**PROMPT:** All that is needed is the line in the material below containing "thumb mcp: (143, 194)", plus every line after it, printed exactly.

━━━━━━━━━━━━━━━━━━━━

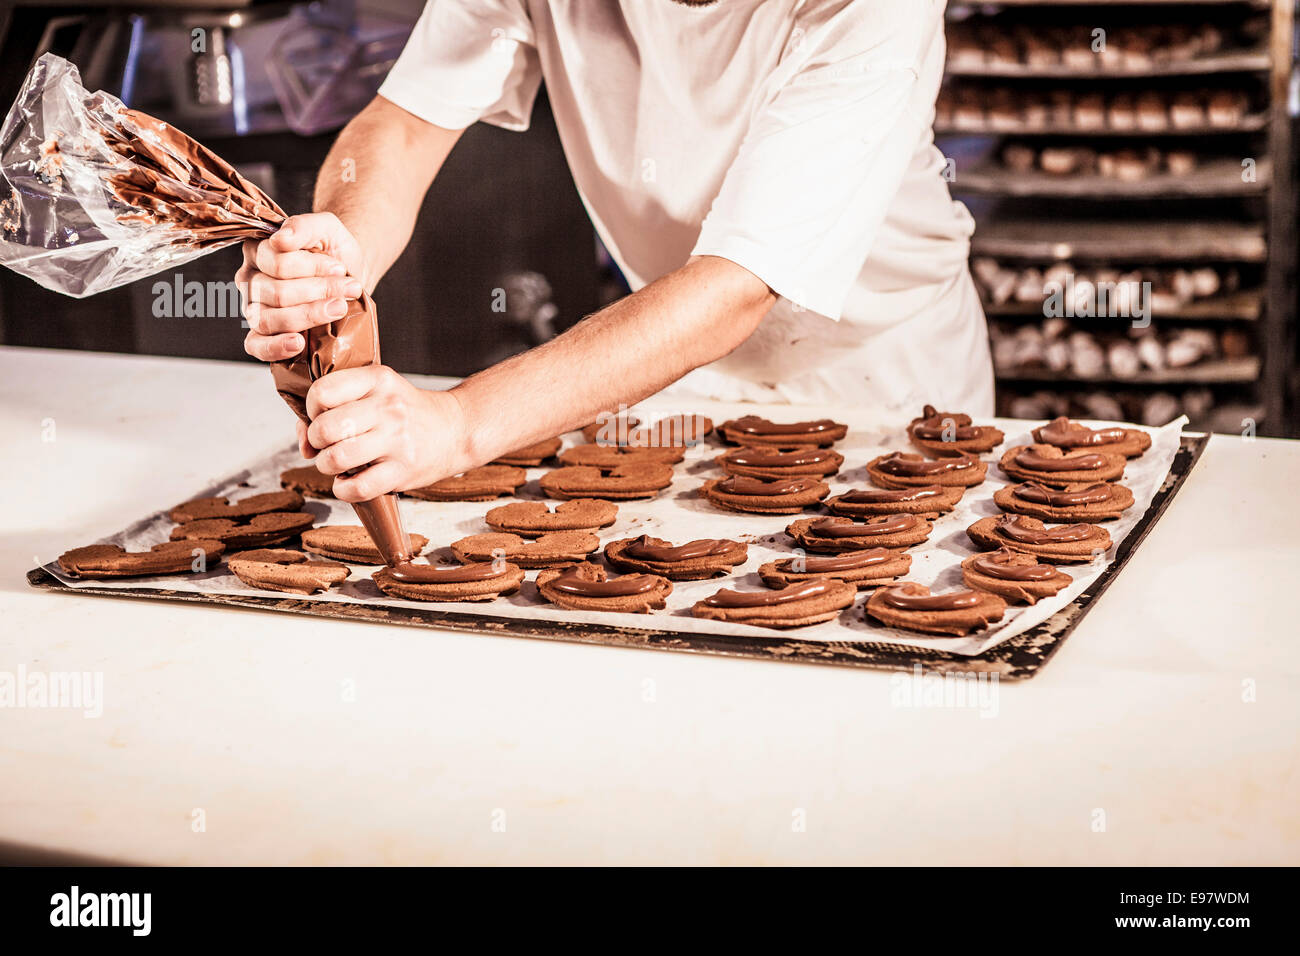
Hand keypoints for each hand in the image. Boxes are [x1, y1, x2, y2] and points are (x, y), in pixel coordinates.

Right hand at [238, 212, 368, 362]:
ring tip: (339, 308)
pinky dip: (276, 347)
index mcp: (258, 251)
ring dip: (310, 316)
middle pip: (277, 293)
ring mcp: (253, 309)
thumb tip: (280, 239)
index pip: (277, 263)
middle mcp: (250, 280)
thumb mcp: (327, 228)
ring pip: (269, 319)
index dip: (312, 268)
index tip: (340, 268)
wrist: (348, 277)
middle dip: (319, 292)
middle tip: (350, 288)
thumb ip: (304, 226)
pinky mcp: (262, 334)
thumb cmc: (333, 251)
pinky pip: (256, 346)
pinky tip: (299, 343)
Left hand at [303, 365, 468, 501]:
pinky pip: (357, 488)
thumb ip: (336, 406)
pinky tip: (349, 482)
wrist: (456, 430)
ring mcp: (397, 441)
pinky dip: (343, 490)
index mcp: (378, 380)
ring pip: (336, 458)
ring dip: (326, 466)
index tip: (321, 416)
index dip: (311, 409)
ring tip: (336, 463)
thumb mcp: (378, 392)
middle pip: (325, 428)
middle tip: (325, 444)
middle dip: (315, 441)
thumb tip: (303, 443)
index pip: (322, 392)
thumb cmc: (408, 412)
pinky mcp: (403, 471)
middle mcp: (388, 408)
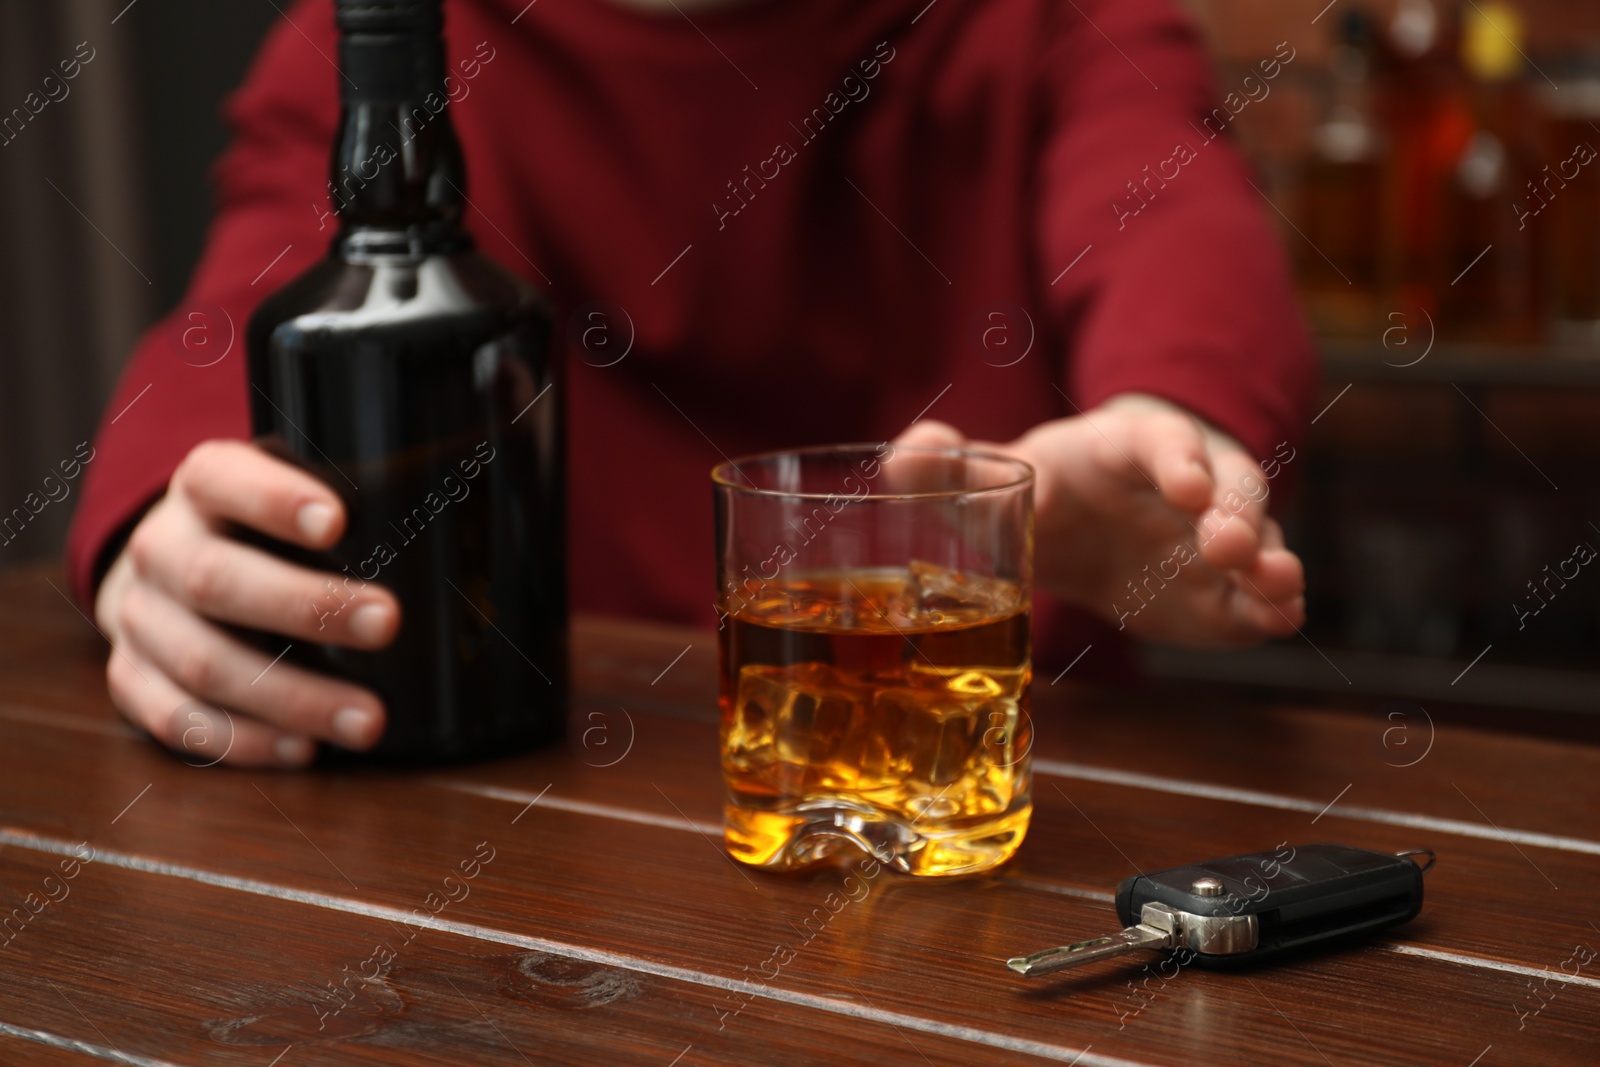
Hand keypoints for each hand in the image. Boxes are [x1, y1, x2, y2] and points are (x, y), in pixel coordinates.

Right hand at [95, 440, 400, 766]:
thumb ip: (364, 493)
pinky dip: (245, 740)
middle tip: (388, 623)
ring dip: (293, 696)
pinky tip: (306, 749)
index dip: (274, 498)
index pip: (223, 478)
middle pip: (217, 579)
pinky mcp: (132, 679)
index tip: (339, 521)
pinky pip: (179, 720)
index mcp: (203, 486)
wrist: (166, 570)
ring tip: (369, 719)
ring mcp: (141, 618)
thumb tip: (483, 484)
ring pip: (205, 662)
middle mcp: (161, 548)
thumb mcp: (297, 492)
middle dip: (308, 606)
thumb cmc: (265, 531)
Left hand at [896, 394, 1304, 644]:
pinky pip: (1255, 597)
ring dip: (1269, 560)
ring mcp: (1210, 540)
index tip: (1184, 485)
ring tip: (1278, 587)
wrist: (1080, 529)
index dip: (1176, 457)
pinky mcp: (1220, 594)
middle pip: (1227, 485)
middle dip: (1233, 513)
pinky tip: (1282, 620)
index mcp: (1122, 449)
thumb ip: (950, 467)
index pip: (1158, 440)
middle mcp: (1183, 486)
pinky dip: (1272, 608)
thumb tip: (912, 453)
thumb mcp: (994, 476)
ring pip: (1258, 539)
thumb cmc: (1040, 491)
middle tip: (1228, 547)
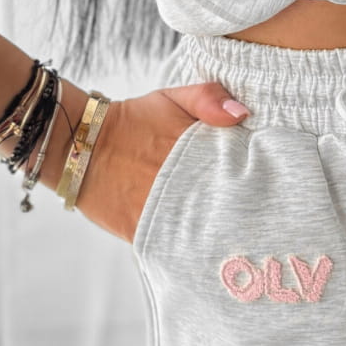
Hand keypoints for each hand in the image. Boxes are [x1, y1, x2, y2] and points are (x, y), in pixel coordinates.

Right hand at [69, 80, 248, 241]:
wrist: (81, 146)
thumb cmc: (132, 121)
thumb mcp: (171, 98)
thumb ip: (209, 98)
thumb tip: (243, 116)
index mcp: (196, 148)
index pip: (241, 167)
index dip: (254, 175)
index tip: (264, 181)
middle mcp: (183, 180)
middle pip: (228, 200)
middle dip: (242, 205)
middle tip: (255, 212)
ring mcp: (163, 208)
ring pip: (205, 228)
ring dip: (219, 229)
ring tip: (233, 232)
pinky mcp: (144, 232)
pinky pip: (176, 247)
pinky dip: (191, 248)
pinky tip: (204, 247)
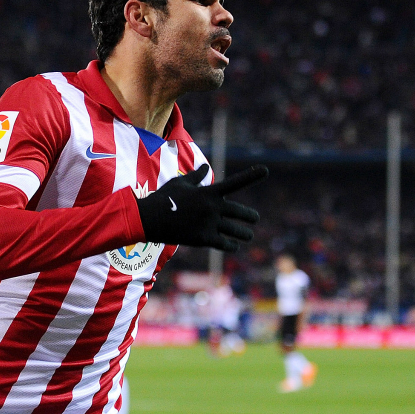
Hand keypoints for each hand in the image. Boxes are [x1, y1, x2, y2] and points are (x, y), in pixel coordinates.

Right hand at [137, 164, 267, 252]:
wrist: (149, 219)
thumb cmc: (163, 198)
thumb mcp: (179, 183)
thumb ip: (196, 176)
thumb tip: (205, 168)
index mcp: (209, 192)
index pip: (235, 182)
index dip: (251, 176)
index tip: (265, 169)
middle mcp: (213, 207)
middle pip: (241, 213)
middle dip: (250, 217)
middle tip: (254, 219)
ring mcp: (209, 224)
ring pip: (237, 231)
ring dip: (245, 234)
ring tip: (248, 235)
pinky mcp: (203, 239)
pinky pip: (225, 244)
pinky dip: (232, 245)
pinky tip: (234, 246)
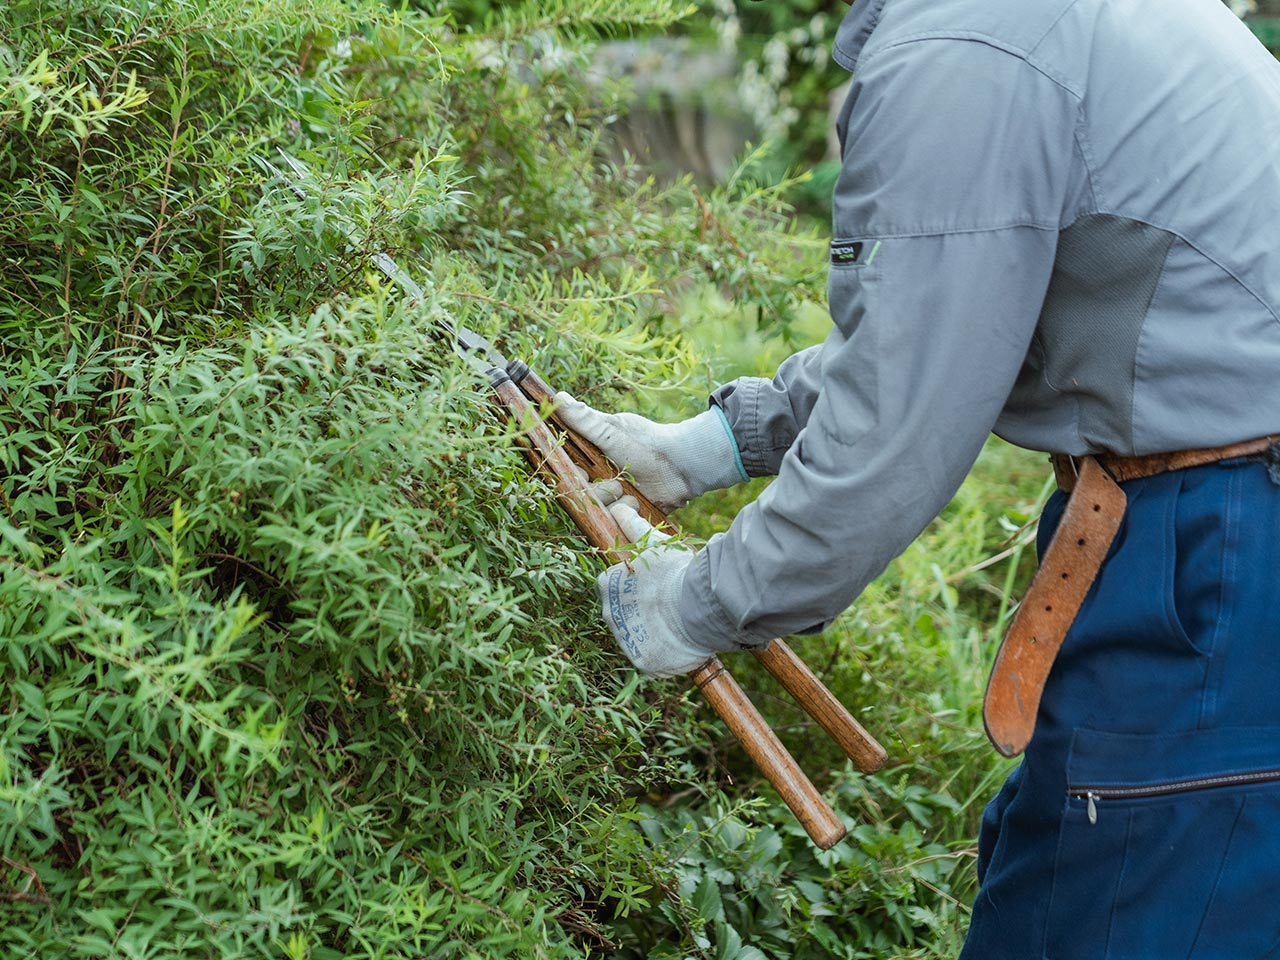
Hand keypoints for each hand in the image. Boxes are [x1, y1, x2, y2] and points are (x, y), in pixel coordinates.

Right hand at [555, 392, 746, 512]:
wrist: (684, 464)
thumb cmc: (647, 443)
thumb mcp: (613, 430)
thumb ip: (585, 419)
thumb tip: (559, 397)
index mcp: (593, 456)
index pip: (568, 469)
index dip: (570, 474)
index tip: (580, 472)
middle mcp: (602, 477)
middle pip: (581, 494)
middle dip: (596, 492)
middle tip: (614, 485)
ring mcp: (617, 496)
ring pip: (599, 510)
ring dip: (613, 503)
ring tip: (629, 494)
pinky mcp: (631, 513)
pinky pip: (618, 524)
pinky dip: (626, 515)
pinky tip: (638, 504)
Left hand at [595, 500, 718, 676]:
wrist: (695, 606)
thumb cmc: (674, 571)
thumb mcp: (654, 544)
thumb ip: (633, 527)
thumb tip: (617, 508)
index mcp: (606, 586)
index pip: (614, 587)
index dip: (636, 587)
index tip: (656, 586)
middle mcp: (608, 615)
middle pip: (623, 614)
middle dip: (642, 611)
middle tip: (669, 604)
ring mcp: (625, 641)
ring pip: (638, 637)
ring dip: (653, 632)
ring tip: (678, 623)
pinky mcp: (643, 662)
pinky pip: (652, 658)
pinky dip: (664, 653)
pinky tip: (680, 642)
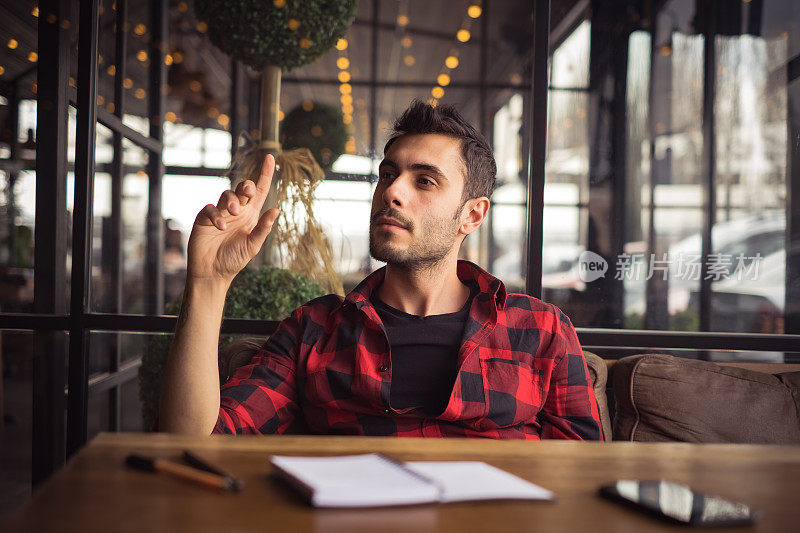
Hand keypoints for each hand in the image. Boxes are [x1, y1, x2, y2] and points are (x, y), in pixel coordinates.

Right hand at [186, 154, 279, 284]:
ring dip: (231, 200)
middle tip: (247, 193)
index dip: (265, 174)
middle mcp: (237, 211)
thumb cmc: (234, 259)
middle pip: (242, 188)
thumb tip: (276, 209)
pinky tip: (221, 226)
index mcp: (251, 215)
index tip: (270, 157)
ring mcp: (220, 213)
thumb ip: (263, 228)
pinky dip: (216, 214)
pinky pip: (210, 208)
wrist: (213, 272)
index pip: (260, 191)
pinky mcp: (205, 218)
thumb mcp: (253, 245)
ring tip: (234, 212)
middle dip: (246, 186)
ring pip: (226, 194)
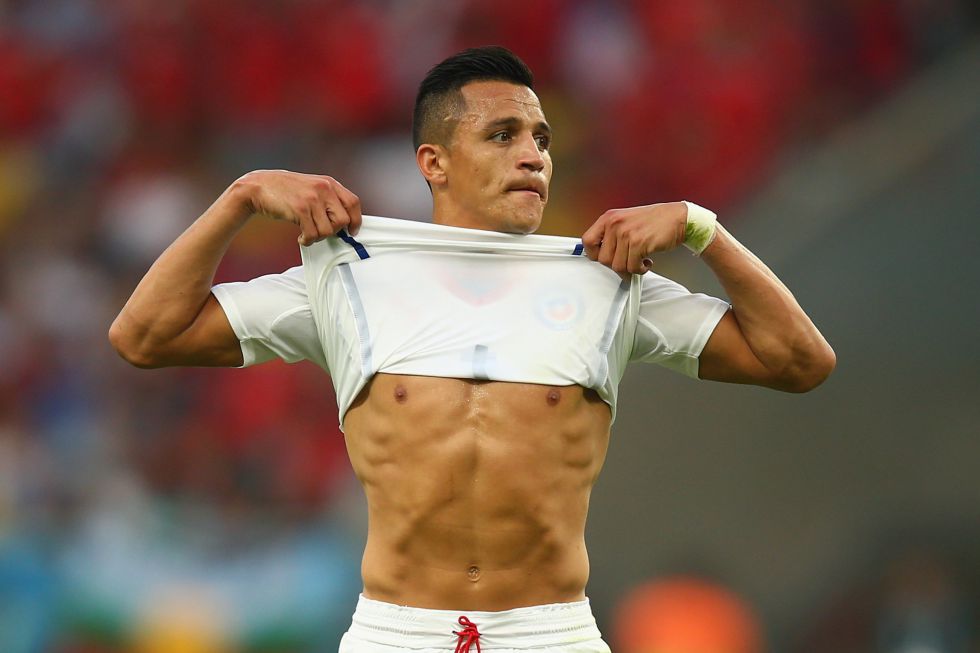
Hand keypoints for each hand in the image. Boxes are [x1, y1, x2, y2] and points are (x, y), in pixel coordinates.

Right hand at [235, 170, 361, 245]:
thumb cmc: (285, 190)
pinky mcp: (300, 209)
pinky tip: (301, 237)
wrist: (259, 186)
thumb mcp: (312, 188)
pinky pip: (313, 234)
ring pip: (328, 230)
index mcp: (329, 183)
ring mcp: (312, 198)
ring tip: (308, 233)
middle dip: (334, 231)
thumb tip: (345, 222)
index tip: (352, 231)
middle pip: (343, 220)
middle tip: (321, 231)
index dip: (356, 220)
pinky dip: (308, 240)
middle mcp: (323, 188)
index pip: (353, 203)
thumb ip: (328, 199)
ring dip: (318, 237)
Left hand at [581, 202, 687, 275]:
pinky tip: (646, 262)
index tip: (604, 258)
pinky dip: (640, 270)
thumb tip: (601, 254)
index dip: (594, 254)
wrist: (677, 217)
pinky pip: (632, 267)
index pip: (587, 241)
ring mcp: (626, 233)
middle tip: (628, 261)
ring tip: (639, 261)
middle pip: (603, 259)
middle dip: (616, 264)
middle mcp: (615, 224)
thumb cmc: (654, 220)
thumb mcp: (625, 221)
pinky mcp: (638, 243)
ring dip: (630, 269)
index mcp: (609, 218)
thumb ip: (611, 235)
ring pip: (617, 266)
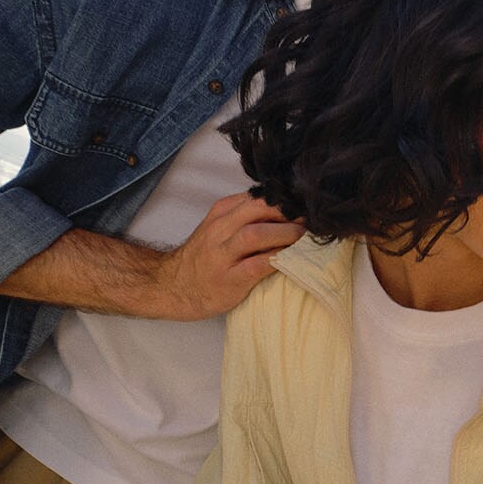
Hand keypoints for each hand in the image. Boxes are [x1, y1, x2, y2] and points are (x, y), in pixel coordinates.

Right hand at [147, 192, 303, 319]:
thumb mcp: (220, 228)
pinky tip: (291, 259)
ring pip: (256, 234)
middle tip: (310, 220)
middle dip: (287, 212)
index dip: (284, 200)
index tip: (305, 206)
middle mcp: (220, 229)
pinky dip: (277, 260)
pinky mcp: (228, 279)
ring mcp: (222, 254)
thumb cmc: (206, 257)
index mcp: (222, 212)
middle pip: (257, 208)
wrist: (172, 286)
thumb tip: (288, 210)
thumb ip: (245, 216)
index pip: (257, 196)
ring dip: (285, 234)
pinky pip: (256, 265)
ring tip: (304, 238)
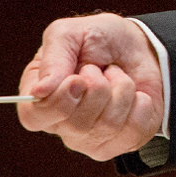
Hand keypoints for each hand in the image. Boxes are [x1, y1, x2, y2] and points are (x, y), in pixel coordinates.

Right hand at [17, 14, 162, 160]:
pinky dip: (140, 104)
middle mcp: (61, 124)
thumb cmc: (100, 39)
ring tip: (117, 76)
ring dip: (121, 90)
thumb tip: (39, 91)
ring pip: (107, 126)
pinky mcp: (121, 143)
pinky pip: (133, 132)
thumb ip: (53, 58)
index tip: (78, 78)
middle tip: (100, 69)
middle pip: (75, 124)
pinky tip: (135, 94)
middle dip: (98, 88)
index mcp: (40, 97)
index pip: (33, 117)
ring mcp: (90, 139)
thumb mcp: (71, 33)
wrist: (142, 46)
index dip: (58, 100)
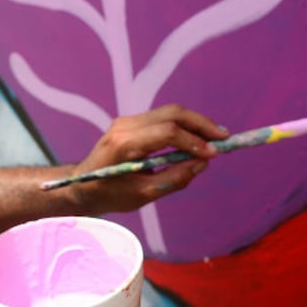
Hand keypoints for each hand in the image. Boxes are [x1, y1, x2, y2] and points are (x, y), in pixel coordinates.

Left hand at [63, 103, 227, 213]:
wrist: (82, 185)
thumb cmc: (109, 194)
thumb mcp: (143, 194)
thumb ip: (174, 178)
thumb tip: (203, 163)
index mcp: (124, 144)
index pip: (167, 133)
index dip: (194, 141)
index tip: (214, 154)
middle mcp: (125, 126)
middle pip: (171, 114)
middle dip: (201, 124)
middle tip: (225, 137)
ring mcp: (127, 121)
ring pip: (169, 112)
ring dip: (195, 123)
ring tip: (217, 137)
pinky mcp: (131, 123)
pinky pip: (163, 118)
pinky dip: (183, 125)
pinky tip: (199, 137)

━━━━━━━━━━━━━━━━━━━━

**SOLVED EXERCISE:**
thumb mcp: (143, 194)
thumb ip: (174, 178)
thumb tip: (203, 163)
index mcp: (124, 144)
index pip: (167, 133)
index dip: (194, 141)
index tip: (214, 154)
middle mcp: (125, 126)
middle pip: (171, 114)
middle dip: (201, 124)
middle tip: (225, 137)
ring mcp: (127, 121)
ring pip: (169, 112)
ring dip: (195, 123)
ring tip: (217, 137)
pinky mcp: (131, 123)
pinky pip: (163, 118)
pinky dip: (183, 125)
pinky tip: (199, 137)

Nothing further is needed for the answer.